José Raimundo Trindade. A metamorfose do trabalho na Amazônia: o caso da Mineração Rio do Norte. Belém: Editora do NAEA, 2001.

José Raimundo Trindade. Empresas transnacionais, territorialidade e impactos ambientais na região amazônica oriental brasileira. In: Mineração, trabalho e conflitos amazônicos no sudeste do Pará [livro eletrônico]. / organizadores do volume: Celia Regina Congilio, Rosemayre Bezerra, Fernando Michelotti. Marabá, PA : iGuana, 2019.

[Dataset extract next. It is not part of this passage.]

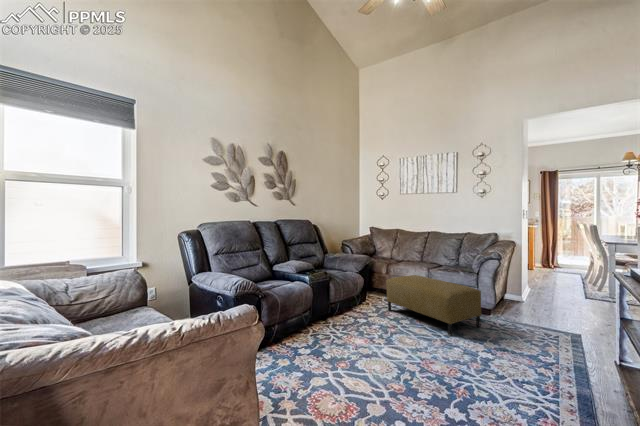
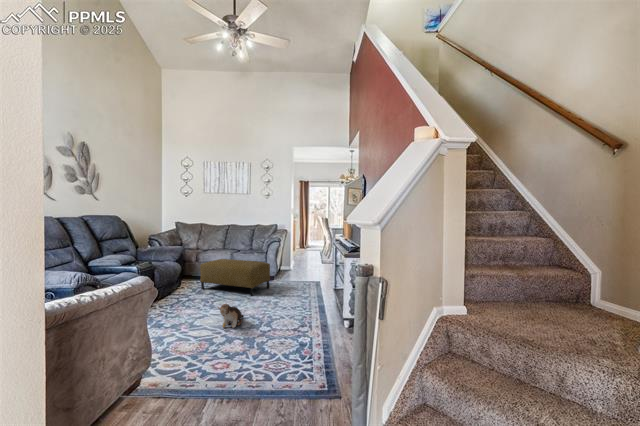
plush toy: none [377,351,425,392] -> present [218,304,243,328]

Juliana Neves Barros. A mão de ferro da mineração nas terras de Carajás. Rio de Janeiro: Letra Capital, 2024.

Notas


[i] Conferir nas referências.

[ii] As vantagens oferecidas pelo Código Mineral (1967) e pela CF 88 (Art. 176) que define a exploração do subsolo distintamente do solo, sendo que a liberalidade dos direitos de lavra e o controle das mesmas pelo grande capital são parte dessa liberalidade que somente se dá em função do caráter dependente e periférico do capitalismo brasileiro.

[iii] O lucro suplementar surge pela aplicação do trabalho a uma determinada “força natural” que o torna mais produtivo, porém não de uma força natural que esteja à disposição de todo capital no mesmo ramo de produção e sim uma parcela monopolizável e submetida a regras de controle e apropriação privada por uma determinada fração do capital ou pelo Estado capitalista. Os capitalistas recebem esses lucros extraordinários como forma de perpetuidade pelas vantagens naturais que dispõem, sendo que os donos da terra se apropriam desse diferencial, convertendo-o em renda da terra sem que haja diminuição no lucro médio do empresário, ou seja, o lucro total percebido pelo capital individual constitui-se, sob este raciocínio, de dois componentes: o lucro médio acrescido de renda da terra (ou lucro suplementar).

[iv] LT = Lme+RAB+RDI [Lucro Total (LT) = Lucro Médio (Lme) + Renda Absoluta (RAB) + Renda Diferencial (RDI)]. Essa expressão desenvolvemos em Trindade e Paixão (2024).